Published online by Cambridge University Press: 05 June 2012
‘PROBABILITY DOES NOT EXIST’
The two main interpretive ideas about probability for the times under discussion are the frequentist and the subjectivist. Frequentist probability has had a remarkable role in the development of modern probability. It was the object of von Mises' theory, and it was more or less tacitly assumed as the interpretation of probability by the main proponents of mathematical probability in the 1920s. No attention was paid to the idea of subjective probabilities. The most one can find are Borel's philosophical essay (1924), which is a review of Keynes' Treatise on Probability of 1921, Borel's papers on game theory, and Lévy's discussion of subjective probability in his book of 1925. Borel's main contribution to probability (1909a), though, was from much earlier times.

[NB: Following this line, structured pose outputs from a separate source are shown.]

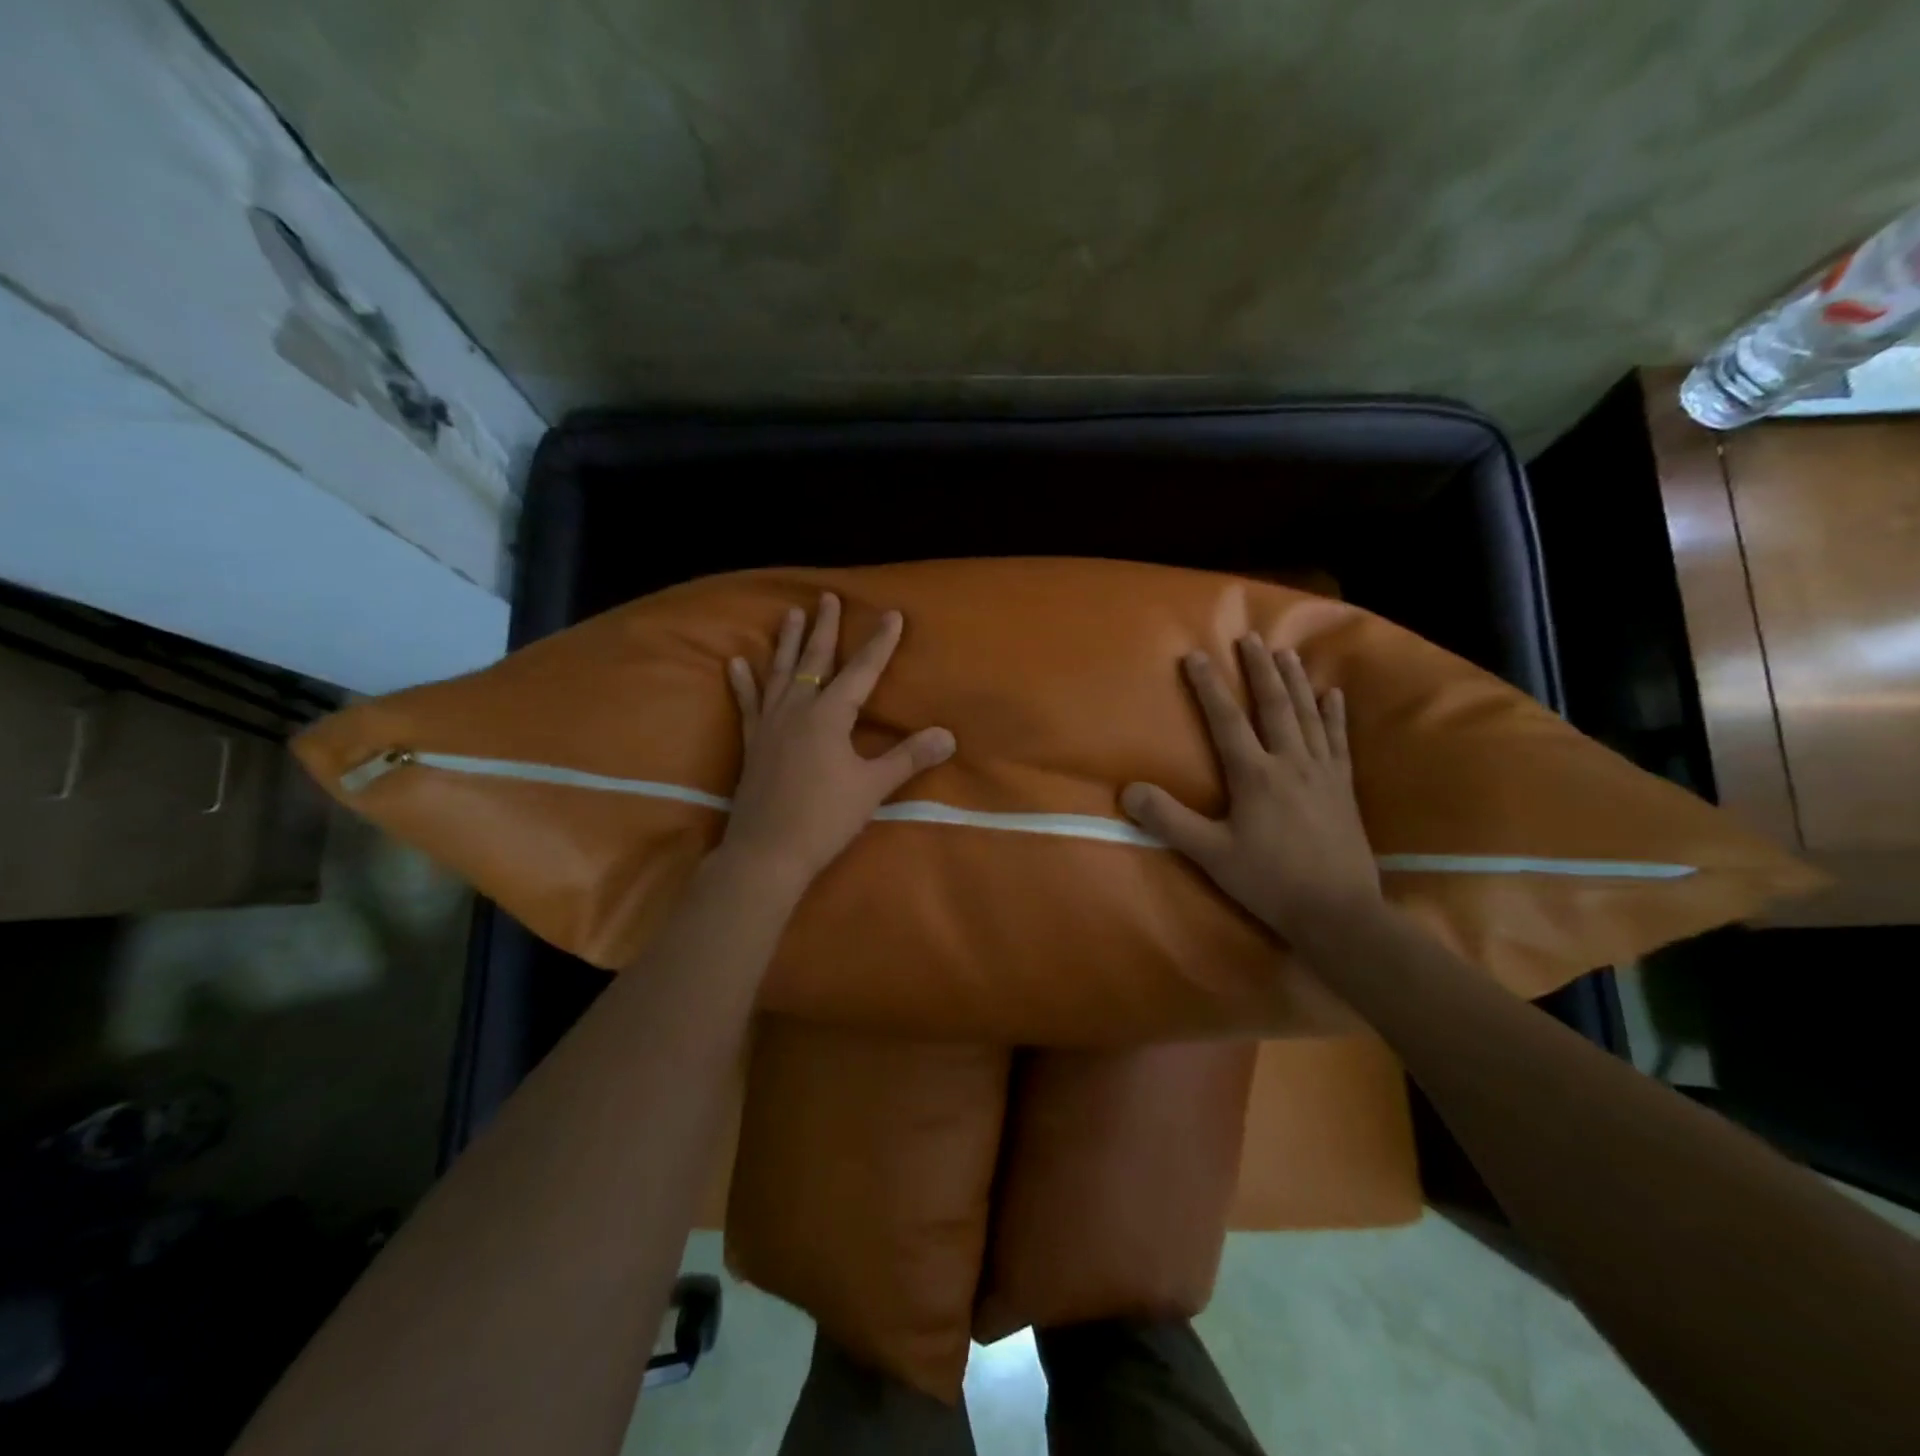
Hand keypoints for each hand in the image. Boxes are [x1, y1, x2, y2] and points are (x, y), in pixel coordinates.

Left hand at [720, 593, 955, 889]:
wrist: (767, 853)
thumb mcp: (872, 787)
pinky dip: (743, 683)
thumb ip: (908, 757)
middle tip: (827, 597)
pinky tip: (735, 663)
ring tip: (790, 614)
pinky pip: (748, 704)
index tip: (892, 614)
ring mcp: (770, 724)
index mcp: (828, 716)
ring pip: (779, 673)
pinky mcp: (752, 743)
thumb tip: (948, 735)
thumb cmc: (824, 819)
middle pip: (814, 660)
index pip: (861, 671)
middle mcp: (797, 710)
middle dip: (825, 628)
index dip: (879, 643)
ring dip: (786, 643)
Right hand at [1121, 637, 1380, 939]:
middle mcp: (1290, 763)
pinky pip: (1338, 741)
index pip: (1226, 720)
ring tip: (1286, 653)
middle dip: (1259, 670)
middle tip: (1250, 638)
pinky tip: (1333, 695)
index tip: (1195, 655)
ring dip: (1295, 682)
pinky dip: (1334, 715)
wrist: (1338, 912)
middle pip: (1273, 706)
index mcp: (1255, 775)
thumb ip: (1169, 820)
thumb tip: (1128, 790)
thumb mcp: (1210, 854)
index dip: (1208, 686)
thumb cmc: (1269, 881)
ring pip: (1307, 715)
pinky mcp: (1344, 788)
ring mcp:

The idea of subjective probabilities was further undermined by the developments in physics: Classical statistical physics already contained a commitment to statistical probability at least, and quantum mechanics brought a new kind of fundamental indeterminism into the description of nature's basic processes in 1926. An epistemic notion of probability must at that time have seemed like a thing from the past, from the shadows of the Laplacian doctrine of mechanical determinism.
In the 1920s philosophical thinking, or at least the part of it sensitive to scientific developments, was transformed through the rise of logical empiricism. Heisenberg's quantum mechanics of 1925 is one example of a scientific theory that shows the mutual effect of philosophical ideas and theory construction.